22.01 

LE TRIOMPHE DE LA FEMME-FLEUR

GALERIE

Hier, dans les jardins des Tuileries, Raf Simons présentait sa deuxième collection de haute couture pour la maison Dior. Compte-rendu.

C’est une boîte aux façades de miroir cachée dans les jardins des Tuileries. Les arbres dénudés par l’hiver s’y reflètent comme un paysage sur un plan d’eau et si ce n’est en prêtant bien attention aux arêtes du cube, on ne saurait pas vraiment dire si la structure existe ou si elle est une simple illusion d’optique. Pourtant, à l’intérieur, tout est bien réel. La blancheur brillante de la salle rappelle la neige qui a recouvert Paris ces trois derniers jours. Un jardin y est installé. Des allées de buis renouent avec les traditionnels parterres à la française, tel que l’on peut les voir à Versailles, mais leur dessin, ici, raconte une histoire bien contemporaine.
Vient le premier passage, émergeant d’entre les buis, telle une fleur poussant en son jardin. Car toute l’idée de Raf Simons est là : la collection est une métaphore du printemps, depuis les tout premiers signes de vie et les premiers bourgeons du point de l’hiver jusqu’aux fleurs totalement épanouies du plein été. « Cette saison, je voulais faire une collection qui parle d’elle-même,   explique le créateur. Je voulais qu’elle soit littéralement “de saison”, qu’elle raconte l’idée même du printemps. »   Et c’est ainsi toute la vision de la féminité de Monsieur Dior que l’on retrouve, ces femmes-fleurs que le couturier avait imaginées pour son premier défilé de haute couture, en 1947. Ces femmes épanouies et romantiques, jeunes et assumées.

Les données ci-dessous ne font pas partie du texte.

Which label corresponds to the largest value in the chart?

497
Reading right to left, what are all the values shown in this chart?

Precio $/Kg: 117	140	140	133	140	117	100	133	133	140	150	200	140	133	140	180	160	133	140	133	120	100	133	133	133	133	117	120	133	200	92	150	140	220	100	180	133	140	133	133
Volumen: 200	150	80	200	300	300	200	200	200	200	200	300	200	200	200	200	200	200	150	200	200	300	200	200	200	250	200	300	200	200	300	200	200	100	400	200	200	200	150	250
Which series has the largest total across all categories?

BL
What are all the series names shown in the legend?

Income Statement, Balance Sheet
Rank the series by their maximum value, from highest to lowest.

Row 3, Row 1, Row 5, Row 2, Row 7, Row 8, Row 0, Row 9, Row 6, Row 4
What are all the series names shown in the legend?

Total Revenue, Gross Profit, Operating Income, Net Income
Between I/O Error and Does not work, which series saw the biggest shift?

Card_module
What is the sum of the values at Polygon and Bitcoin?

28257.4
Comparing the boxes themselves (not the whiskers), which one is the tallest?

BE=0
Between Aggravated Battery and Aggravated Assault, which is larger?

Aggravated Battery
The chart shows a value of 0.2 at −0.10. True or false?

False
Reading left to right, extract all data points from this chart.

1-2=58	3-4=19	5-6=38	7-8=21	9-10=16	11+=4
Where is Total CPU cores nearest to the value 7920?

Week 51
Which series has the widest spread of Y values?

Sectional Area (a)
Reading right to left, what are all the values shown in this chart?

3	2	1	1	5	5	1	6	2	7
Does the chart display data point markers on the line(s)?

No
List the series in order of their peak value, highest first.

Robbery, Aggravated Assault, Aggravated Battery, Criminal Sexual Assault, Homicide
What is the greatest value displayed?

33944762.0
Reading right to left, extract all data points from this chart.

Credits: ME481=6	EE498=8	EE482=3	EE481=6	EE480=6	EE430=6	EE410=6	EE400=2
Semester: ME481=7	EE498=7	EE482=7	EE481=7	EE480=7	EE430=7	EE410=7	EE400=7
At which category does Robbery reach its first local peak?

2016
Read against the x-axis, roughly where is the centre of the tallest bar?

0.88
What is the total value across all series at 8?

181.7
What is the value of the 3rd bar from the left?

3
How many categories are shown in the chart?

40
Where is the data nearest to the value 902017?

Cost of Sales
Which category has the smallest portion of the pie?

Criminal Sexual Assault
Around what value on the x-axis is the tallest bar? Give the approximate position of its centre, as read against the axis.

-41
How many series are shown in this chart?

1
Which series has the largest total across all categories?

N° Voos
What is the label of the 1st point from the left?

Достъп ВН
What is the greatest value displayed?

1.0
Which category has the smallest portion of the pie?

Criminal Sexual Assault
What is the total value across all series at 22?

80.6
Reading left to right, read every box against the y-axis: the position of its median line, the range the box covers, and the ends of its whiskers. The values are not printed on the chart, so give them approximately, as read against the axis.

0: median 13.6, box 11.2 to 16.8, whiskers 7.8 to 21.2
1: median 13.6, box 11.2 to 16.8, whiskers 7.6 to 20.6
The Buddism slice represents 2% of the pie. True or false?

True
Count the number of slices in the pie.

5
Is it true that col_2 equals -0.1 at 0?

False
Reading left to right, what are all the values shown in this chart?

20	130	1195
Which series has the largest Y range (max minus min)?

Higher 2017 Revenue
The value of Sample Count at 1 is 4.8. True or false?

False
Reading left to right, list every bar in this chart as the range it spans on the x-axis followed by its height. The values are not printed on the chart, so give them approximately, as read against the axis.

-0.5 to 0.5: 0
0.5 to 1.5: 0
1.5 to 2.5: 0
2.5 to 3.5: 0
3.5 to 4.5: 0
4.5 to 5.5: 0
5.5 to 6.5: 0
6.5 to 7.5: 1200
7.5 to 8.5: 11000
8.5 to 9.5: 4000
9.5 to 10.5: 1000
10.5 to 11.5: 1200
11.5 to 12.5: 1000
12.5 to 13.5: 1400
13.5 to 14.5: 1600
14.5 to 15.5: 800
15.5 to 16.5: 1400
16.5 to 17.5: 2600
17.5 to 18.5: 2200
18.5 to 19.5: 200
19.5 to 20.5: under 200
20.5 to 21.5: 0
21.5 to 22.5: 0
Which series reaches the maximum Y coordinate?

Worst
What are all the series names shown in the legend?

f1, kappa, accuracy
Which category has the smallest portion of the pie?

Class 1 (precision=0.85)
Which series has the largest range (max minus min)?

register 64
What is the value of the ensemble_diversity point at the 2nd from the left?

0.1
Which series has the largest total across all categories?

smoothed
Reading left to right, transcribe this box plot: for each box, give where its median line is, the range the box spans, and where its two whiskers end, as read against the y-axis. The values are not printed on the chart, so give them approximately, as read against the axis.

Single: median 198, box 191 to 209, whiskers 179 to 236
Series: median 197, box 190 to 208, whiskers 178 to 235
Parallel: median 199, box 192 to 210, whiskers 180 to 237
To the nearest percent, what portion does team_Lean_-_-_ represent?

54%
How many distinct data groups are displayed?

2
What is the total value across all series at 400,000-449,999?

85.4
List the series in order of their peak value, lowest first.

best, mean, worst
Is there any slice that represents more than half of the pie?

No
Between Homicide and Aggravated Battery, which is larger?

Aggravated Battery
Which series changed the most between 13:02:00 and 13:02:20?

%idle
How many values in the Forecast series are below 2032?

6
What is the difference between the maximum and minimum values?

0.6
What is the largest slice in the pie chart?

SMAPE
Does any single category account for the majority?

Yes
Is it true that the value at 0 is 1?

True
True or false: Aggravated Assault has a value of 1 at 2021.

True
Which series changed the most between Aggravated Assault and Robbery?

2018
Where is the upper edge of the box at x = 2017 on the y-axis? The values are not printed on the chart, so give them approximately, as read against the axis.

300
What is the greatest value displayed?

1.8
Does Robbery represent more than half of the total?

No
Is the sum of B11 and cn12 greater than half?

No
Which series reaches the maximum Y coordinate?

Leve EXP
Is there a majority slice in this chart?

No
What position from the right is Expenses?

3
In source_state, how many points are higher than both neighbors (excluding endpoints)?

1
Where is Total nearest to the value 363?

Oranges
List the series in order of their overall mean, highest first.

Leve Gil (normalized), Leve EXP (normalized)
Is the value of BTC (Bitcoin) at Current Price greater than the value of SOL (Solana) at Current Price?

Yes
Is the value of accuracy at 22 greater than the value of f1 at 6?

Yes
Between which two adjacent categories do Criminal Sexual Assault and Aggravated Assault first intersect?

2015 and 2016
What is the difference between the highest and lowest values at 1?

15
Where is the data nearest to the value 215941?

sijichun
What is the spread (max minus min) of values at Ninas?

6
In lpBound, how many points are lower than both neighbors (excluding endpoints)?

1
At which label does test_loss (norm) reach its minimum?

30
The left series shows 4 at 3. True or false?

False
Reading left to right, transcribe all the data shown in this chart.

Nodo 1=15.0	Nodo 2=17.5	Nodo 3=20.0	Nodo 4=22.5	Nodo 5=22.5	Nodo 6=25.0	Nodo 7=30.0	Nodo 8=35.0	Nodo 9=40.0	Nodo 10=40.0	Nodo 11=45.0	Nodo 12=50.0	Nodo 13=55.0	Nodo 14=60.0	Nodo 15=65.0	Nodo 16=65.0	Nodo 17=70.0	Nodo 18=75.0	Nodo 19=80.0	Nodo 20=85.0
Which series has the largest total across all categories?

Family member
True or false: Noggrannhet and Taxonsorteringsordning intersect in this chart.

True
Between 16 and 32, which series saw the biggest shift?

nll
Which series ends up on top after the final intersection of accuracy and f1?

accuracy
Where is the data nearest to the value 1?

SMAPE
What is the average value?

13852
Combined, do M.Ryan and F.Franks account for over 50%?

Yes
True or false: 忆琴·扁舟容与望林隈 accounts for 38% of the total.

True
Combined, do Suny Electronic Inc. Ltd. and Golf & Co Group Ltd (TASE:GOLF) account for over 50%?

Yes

Tout est superposition, structurant le défilé dans son ensemble, donnant l’impression que les silhouettes éclosent et poussent dans le décor. Ainsi, ces broderies de fleurs en couches successives, de plus en plus nombreuses à mesure que la collection se découvre. Jusqu’à ces robes au dos ballon, entièrement brodées, dont l’effet naturel cache une construction minutieuse, prouesse technique des ateliers. Ainsi ces robes aux bustiers à la construction rigoureuse et aux jupes évanescentes. Ainsi les couleurs, qui commencent entre poudre, beige, écru et chair ; puis viennent les rouges, l’intensité d’un coquelicot, la profondeur d’un bordeaux ; vert et rose revêtent toutes les nuances que l’on peut leur trouver dans un jardin.
Clin d’œil par-delà l’histoire et le temps : le 12 février 1947 aussi, lorsque Christian Dior présentait sa première collection de haute couture, Paris et l’avenue Montaigne étaient recouverts d’un épais manteau neigeux. Blanc, c’est aussi la couleur des dernières silhouettes de ce défilé.